Highest point was the arrangement of Schubert's Death and the Maiden quartet that Mahler made for string orchestra. The way this group plays is just right for such a risky enterprise, and, for once, it sounded like a quartet writ large, with all the flexibility and unanimity, and even more of the pace. The big difference from chamber playing was that it was a conductor's performance, replacing a quartet's collaborative give-and-take with a view from above. Different but successful, and while Bashmet's conducting tended to make subsidiary detail too prominent, including some of the viola lines, it was always interesting detail. Some features, such as gradual crescendos, are beyond the powers of a quartet and only possible when controlled by one musician.
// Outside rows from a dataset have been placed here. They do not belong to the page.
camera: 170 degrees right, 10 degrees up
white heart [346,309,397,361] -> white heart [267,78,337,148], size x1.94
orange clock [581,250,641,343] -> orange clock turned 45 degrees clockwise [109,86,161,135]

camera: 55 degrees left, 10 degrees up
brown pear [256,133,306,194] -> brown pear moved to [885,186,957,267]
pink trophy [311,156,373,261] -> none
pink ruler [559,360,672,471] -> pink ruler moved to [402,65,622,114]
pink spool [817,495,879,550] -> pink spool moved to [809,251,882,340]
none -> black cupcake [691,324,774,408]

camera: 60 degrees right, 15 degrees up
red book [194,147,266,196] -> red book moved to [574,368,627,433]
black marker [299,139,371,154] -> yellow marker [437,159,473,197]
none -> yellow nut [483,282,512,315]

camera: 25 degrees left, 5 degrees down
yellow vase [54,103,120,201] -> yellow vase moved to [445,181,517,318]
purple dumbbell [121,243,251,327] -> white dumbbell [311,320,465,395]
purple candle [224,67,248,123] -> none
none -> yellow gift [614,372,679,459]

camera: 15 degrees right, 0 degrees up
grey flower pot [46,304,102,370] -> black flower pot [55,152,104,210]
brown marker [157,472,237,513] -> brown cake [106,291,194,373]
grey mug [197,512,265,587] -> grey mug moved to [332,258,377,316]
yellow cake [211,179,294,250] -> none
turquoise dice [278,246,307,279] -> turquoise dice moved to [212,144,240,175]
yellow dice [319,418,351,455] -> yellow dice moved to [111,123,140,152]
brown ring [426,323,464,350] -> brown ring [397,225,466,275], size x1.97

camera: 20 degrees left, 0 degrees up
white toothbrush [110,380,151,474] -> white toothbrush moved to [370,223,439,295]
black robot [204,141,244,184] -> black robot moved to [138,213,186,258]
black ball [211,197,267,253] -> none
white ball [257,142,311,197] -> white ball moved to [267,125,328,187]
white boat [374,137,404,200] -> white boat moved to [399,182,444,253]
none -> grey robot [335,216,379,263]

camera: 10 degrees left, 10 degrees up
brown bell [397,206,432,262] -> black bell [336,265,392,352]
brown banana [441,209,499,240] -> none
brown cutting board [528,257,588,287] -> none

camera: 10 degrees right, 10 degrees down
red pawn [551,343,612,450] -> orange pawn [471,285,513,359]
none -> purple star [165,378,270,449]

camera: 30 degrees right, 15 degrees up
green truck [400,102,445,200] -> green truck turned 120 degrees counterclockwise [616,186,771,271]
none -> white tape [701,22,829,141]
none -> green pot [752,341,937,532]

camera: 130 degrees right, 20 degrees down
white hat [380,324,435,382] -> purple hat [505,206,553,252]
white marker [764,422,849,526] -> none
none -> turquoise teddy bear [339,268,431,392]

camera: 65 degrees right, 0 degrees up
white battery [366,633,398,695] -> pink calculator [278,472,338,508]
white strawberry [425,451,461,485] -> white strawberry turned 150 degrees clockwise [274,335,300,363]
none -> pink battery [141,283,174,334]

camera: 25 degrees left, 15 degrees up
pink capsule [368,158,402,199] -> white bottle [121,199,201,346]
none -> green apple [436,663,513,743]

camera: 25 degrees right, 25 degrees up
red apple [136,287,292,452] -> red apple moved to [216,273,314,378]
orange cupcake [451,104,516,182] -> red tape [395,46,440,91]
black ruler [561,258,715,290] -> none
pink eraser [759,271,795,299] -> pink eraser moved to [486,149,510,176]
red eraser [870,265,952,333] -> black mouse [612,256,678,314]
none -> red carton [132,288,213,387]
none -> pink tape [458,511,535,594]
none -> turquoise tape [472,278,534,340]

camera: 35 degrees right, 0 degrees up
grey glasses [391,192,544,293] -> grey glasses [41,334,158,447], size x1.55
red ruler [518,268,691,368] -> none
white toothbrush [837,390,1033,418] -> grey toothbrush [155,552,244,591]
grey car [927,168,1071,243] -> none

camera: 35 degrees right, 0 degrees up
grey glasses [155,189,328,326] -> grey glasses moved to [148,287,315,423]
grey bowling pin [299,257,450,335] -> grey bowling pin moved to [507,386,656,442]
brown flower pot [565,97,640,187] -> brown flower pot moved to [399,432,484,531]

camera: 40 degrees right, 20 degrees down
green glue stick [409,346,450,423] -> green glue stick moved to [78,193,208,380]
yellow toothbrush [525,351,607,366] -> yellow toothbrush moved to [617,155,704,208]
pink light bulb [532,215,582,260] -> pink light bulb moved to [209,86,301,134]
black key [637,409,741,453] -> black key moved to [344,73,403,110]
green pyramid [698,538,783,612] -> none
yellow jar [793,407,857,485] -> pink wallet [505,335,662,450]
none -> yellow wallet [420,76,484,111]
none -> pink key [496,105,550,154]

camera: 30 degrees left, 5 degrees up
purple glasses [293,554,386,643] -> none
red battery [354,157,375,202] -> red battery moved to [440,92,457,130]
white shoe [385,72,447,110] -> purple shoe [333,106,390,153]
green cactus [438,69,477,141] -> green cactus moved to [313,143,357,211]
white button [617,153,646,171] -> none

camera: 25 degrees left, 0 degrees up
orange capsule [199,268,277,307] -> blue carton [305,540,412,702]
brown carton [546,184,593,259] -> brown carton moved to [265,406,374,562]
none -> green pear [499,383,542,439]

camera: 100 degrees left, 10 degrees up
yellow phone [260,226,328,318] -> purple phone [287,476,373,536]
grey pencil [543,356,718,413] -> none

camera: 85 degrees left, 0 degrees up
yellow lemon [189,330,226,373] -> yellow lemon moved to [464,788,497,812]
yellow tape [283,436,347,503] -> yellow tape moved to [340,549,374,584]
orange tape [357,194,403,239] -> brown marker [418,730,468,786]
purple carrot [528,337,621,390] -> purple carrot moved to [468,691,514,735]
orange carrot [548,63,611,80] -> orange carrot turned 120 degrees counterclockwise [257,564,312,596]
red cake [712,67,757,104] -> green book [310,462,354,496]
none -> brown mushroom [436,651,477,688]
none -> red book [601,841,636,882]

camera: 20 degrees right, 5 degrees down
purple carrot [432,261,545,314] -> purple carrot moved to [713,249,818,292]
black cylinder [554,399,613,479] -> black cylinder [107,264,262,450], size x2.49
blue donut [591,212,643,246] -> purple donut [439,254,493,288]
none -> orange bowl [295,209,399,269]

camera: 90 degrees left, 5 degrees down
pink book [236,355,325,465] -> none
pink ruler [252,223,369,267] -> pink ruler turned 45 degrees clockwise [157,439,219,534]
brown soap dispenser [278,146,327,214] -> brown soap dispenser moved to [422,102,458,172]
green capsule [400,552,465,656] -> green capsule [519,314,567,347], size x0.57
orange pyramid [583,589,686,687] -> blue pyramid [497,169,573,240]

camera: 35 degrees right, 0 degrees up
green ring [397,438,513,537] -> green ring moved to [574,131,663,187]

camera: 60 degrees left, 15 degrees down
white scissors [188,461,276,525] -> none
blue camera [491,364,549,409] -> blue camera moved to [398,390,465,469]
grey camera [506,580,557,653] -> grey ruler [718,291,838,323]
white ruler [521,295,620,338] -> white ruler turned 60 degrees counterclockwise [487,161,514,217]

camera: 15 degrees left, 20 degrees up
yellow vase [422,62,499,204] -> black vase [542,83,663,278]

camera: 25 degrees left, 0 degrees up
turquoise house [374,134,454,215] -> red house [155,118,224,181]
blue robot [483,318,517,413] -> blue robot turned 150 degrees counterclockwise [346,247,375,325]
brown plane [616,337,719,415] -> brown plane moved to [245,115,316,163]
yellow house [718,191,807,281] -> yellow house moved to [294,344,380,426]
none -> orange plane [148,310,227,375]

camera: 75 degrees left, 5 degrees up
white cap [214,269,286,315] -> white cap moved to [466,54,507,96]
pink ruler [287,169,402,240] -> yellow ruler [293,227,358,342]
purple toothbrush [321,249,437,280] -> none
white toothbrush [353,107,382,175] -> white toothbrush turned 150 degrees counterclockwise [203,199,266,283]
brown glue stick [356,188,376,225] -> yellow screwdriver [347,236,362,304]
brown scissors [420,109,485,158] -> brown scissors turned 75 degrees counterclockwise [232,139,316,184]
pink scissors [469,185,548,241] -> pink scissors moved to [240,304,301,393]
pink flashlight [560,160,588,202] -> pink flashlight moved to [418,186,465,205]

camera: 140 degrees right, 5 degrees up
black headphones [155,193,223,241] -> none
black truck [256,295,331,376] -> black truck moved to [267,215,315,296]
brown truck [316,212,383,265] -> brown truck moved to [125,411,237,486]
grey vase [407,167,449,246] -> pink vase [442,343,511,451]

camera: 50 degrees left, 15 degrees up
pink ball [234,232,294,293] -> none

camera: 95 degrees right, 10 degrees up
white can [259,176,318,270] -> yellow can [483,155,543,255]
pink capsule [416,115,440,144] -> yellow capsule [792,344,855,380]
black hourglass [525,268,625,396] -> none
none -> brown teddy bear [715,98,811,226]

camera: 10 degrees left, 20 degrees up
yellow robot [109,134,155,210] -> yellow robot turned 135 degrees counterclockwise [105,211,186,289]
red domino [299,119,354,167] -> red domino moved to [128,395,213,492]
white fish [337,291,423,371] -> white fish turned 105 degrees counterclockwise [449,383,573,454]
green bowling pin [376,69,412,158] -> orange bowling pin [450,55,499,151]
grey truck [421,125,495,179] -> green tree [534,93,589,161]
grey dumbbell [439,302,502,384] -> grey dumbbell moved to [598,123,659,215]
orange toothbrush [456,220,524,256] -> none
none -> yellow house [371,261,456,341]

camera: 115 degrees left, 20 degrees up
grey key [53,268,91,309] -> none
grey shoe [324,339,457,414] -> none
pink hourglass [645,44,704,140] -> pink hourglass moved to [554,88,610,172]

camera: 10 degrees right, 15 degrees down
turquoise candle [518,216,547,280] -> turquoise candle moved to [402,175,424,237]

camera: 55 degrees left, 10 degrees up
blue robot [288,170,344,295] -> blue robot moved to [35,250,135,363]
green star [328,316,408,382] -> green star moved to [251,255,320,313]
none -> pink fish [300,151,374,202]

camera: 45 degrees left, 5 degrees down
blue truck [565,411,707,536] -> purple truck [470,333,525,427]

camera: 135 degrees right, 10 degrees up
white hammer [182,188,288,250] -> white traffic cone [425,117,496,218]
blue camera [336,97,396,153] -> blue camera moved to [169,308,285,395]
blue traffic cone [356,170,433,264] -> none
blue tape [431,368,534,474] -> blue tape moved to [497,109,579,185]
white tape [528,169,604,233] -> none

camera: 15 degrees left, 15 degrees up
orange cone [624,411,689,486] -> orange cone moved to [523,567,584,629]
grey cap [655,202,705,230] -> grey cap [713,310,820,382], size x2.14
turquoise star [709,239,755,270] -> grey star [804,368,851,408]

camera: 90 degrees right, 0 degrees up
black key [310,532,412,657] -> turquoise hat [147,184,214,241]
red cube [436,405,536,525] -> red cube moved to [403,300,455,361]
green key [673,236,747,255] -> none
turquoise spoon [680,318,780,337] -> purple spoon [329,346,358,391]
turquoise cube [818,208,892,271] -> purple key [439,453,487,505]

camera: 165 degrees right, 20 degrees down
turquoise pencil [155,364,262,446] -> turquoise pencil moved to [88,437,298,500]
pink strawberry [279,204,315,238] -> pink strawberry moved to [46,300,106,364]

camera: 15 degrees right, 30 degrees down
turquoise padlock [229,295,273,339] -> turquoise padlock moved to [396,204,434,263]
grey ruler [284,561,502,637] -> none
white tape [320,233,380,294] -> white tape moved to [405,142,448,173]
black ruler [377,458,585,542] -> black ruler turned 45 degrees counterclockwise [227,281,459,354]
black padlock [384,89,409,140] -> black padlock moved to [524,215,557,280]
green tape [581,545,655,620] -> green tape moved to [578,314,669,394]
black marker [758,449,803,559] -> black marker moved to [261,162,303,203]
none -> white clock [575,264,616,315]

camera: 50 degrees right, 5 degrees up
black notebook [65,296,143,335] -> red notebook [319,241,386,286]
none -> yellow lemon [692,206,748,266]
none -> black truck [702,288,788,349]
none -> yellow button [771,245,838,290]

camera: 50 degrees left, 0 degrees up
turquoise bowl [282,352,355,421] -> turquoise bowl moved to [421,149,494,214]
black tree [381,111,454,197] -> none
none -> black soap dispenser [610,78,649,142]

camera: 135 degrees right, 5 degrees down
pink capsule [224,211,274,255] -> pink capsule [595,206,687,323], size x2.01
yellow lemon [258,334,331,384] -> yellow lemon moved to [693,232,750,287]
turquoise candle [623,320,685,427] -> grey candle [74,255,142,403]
It was tempting to wonder how this thrilling performance would have changed if Bashmet had directed it as a member of the viola section. He did take up his instrument to lead most of the concert, but always from a solo part, so the question remained unanswered. Anyway, the rest of the evening wasn't on the same level. It was a programme made up of music by gay icons (Schubert and Britten) and high camp. Even the bouquet at the end was pink. No problem about that, just that the music can't have been so involving for the orchestra to play.
For instance, making a viola concerto out of a Paganini quartet with guitar took away the original's most distinctive and engaging features - a quirky viola role, and the guitar itself - and substituted a conventional, well-behaved classical orchestra complete with horns and oboes. Apart from the first violins, they had nothing much to do, and the piece became a rather slender vehicle for the solo viola, played with Bashmet's usual deftness but getting little more than a polite reception. The Britten pieces had the unexpected result of making the composer's teenage Portraits sound more adventurous and expressive than Lachrymae, the viola-led fantasy on lute music from his maturity.
Weber's Introduction and Hungarian Rondo made a joyous end to the official concert, before three encores, including a polka by Shostakovich and a Stravinsky aria with the viola as soloist, took camp to its most rarefied heights.